CALGARY, Alberta, May 17, 2018 (GLOBE NEWSWIRE) -- Alaris Royalty Corp. ("Alaris" or the "Corporation") (TSX:AD)
is announcing today that Labstat LP and its affiliates (collectively “Labstat”) have entered into a purchase and sale agreement
(“PSA”), with a third party (the “Third Party”), pursuant to which the Third Party will acquire Labstat (the “Labstat Sale”).
The Labstat Sale will result in a repurchase (the “Labstat Repurchase”) of all of the units Alaris holds in Labstat (the “Labstat
Units”) and Alaris receiving gross proceeds of $69.63 million (the “Labstat Gross Proceeds”). However, the Labstat Sale is
subject to customary closing conditions and is expected to close by the end of May or early June, 2018. Alaris is also
announcing today that PF Growth Partners LLC (“PFGP”) has repurchased 48% of the units (the “PFGP Units”) Alaris holds in PFGP (the
“Partial PFGP Repurchase”) for US$25.00 million (the “PFGP Gross Proceeds”), which is a 30% premium to Alaris’ cost. The
Partial PFGP Repurchase closed on May 11, 2018 and the PFGP Gross Proceeds will go towards debt reduction.

__Activity 1__
According to the Alaris announcement, what percentage of the units Alaris holds in PFGP did PF Growth Partners LLC repurchase?
__Activity 2__
Swap "debt reduction" for "general corporate purposes" and write out everything in the Alaris announcement from "The Labstat Sale will" down to "towards debt reduction.".
__Activity 3__
Extend the Alaris announcement about the Labstat and PFGP repurchases, starting after its final sentence.
The material here is unrelated to the Alaris announcement.

__Extracted records__
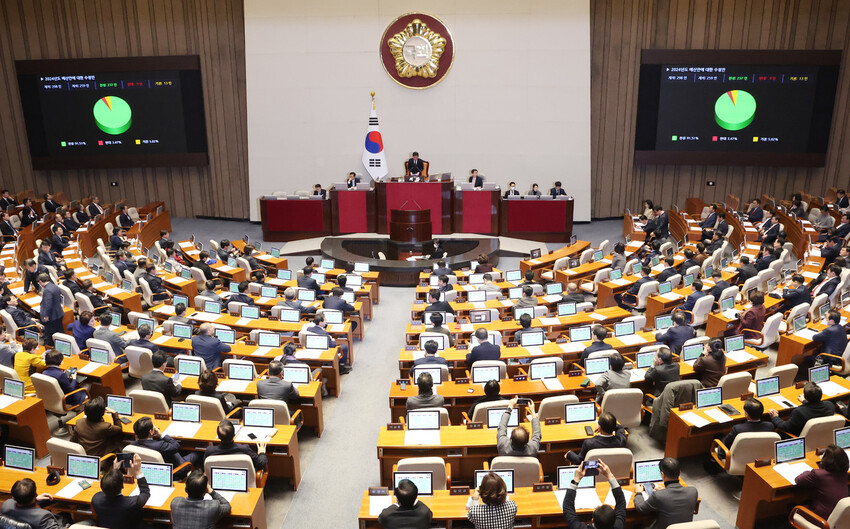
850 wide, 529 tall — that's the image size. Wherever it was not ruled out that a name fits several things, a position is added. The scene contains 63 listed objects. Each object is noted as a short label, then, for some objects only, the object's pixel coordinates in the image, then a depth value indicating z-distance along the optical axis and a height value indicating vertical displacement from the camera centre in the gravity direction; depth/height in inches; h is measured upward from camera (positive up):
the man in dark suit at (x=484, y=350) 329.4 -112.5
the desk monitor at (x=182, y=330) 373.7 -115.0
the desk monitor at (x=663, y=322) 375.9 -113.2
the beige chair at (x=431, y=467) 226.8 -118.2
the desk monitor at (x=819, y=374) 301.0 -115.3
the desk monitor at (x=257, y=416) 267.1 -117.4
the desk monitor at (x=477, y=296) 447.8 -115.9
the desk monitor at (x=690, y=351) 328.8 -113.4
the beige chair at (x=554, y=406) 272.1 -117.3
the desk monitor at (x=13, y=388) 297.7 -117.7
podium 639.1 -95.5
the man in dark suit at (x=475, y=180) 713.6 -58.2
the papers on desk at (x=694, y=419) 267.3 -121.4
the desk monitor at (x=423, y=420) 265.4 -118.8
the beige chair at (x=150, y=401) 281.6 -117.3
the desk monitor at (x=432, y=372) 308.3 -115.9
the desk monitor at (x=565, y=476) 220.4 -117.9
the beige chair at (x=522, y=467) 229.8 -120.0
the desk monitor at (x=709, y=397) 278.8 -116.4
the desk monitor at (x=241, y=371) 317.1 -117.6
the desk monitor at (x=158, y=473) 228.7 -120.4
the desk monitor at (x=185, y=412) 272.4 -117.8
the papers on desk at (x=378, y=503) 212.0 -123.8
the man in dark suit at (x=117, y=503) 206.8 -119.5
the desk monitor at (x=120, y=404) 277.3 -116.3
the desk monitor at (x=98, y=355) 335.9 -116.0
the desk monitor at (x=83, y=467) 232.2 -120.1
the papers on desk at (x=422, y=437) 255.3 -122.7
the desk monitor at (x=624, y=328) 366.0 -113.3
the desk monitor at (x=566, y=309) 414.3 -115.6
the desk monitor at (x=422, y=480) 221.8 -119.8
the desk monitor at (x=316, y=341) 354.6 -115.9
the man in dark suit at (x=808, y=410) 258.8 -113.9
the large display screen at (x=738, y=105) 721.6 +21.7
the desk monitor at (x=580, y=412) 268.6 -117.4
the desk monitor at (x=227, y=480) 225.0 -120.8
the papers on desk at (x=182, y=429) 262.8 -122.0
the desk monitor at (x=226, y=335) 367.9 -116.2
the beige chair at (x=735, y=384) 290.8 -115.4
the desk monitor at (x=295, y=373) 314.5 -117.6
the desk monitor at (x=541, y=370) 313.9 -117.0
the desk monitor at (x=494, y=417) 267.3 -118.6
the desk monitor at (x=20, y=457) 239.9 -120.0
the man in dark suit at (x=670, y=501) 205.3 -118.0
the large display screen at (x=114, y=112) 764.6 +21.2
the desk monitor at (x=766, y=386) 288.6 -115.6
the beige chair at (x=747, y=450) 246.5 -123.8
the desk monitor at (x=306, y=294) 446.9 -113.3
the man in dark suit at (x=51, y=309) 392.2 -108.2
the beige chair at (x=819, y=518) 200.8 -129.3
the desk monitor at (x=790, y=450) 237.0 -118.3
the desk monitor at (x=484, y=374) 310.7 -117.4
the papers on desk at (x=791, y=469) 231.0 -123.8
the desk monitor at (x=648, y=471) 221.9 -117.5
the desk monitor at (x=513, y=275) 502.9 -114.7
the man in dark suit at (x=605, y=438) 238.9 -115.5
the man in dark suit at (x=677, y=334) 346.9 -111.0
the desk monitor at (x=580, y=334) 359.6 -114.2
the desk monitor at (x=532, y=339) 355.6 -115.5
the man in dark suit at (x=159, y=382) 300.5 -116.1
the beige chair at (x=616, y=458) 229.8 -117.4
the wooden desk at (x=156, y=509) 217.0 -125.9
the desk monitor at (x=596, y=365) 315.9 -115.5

__Your response 1__
48%

__Your response 2__
The Labstat Sale will result in a repurchase (the “Labstat Repurchase”) of all of the units Alaris holds in Labstat (the “Labstat
Units”) and Alaris receiving gross proceeds of $69.63 million (the “Labstat Gross Proceeds”). However, the Labstat Sale is
subject to customary closing conditions and is expected to close by the end of May or early June, 2018. Alaris is also
announcing today that PF Growth Partners LLC (“PFGP”) has repurchased 48% of the units (the “PFGP Units”) Alaris holds in PFGP (the
“Partial PFGP Repurchase”) for US$25.00 million (the “PFGP Gross Proceeds”), which is a 30% premium to Alaris’ cost. The
Partial PFGP Repurchase closed on May 11, 2018 and the PFGP Gross Proceeds will go towards general corporate purposes.

__Your response 3__
Alaris is realizing a combined 40% gain on invested capital with the Labstat Repurchase resulting in $65.61
million of exit capital received on a $47.2 million investment and the PFGP Partial Repurchase resulting in US$25.00 million (CAD
$31.95 million) of exit capital received on a US$19.20 million (CAD$22.32 million) cost. The Labstat Repurchase and the Partial
PFGP Repurchase will have no impact on Alaris’ current monthly dividend as we fully expect to deploy capital in excess of the Gross
Labstat Proceeds and Gross PFGP Proceeds before the end of the year returning closer to our targeted annualized payout ratio of
80%.
Labstat Repurchase
The Labstat Gross Proceeds Alaris will receive upon the closing of the Labstat Repurchase consist of the
following: (i) $65.61 million (the “Labstat Repurchase Price”) for the Labstat Units, which represents a premium of $13.61
million over Alaris’ original cost of $47.72 million plus a further premium of $4.28 million for previously unpaid distributions
(the “Unpaid Distributions”) and (ii) $4.02 million of Loan Proceeds representing the repayment of $3.73 million of principal and
$0.28 million of accrued interest owing on a loan agreement Alaris had with Labstat. Alaris also received the cash sweep
relating to 2017 distributions of $4.21 million at the end of April 2018. Alaris will provide an update when the Labstat Sale
closes or if there are any material changes to the process.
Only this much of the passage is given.